:: Problem to work on ::
Within the entries below, find the portion that opens with the line containing "ring pip: (557, 283)" and closes with the line containing "thumb mcp: (508, 322)". Retype that portion exactly and only.

· · · ·

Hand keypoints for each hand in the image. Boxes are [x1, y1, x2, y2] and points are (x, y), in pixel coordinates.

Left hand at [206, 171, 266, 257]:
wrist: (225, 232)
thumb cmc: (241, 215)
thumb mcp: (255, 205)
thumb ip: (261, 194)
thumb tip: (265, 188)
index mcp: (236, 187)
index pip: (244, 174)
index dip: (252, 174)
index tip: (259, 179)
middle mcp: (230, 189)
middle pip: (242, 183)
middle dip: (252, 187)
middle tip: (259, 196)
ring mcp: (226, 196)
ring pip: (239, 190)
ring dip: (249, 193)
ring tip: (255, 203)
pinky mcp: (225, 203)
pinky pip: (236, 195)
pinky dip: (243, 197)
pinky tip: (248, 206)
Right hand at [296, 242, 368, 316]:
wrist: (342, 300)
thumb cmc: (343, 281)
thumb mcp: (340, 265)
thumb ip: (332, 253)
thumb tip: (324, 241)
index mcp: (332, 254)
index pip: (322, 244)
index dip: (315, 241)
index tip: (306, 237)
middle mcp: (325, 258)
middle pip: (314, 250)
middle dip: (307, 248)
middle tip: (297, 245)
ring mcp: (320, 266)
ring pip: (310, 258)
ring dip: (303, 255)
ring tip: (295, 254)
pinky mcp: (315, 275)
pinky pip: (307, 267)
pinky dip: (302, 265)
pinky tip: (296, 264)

· · · ·

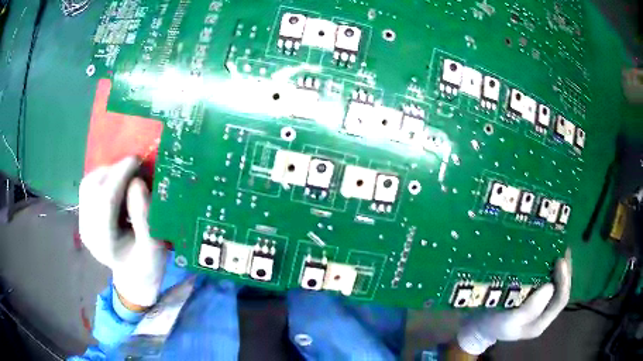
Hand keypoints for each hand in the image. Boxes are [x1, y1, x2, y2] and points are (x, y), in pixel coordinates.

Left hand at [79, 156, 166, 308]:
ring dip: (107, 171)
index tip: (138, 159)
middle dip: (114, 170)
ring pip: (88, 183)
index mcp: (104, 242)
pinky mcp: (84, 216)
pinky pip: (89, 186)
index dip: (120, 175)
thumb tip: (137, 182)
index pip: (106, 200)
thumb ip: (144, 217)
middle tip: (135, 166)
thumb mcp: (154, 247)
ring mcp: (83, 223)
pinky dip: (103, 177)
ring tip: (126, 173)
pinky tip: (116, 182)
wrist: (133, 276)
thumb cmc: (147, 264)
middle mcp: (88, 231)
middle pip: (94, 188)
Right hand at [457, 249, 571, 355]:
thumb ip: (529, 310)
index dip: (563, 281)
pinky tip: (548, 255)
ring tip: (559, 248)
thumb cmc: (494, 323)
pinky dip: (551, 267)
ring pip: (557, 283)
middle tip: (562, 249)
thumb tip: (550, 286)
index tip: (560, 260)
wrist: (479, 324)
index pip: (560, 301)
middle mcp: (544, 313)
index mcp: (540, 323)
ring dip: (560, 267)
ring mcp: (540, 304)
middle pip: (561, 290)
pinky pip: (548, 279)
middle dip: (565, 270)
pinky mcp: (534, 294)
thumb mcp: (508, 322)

· · · ·

:: Task result ::
ring pip: (557, 283)
middle tip: (562, 249)
thumb tip: (550, 286)
index tip: (560, 260)
wrist: (479, 324)
index pip: (560, 301)
middle mcp: (544, 313)
index mcp: (540, 323)
ring dip: (560, 267)
ring mcp: (540, 304)
middle pip: (561, 290)
pinky pip: (548, 279)
middle dip: (565, 270)
pinky mcp: (534, 294)
thumb mcp: (508, 322)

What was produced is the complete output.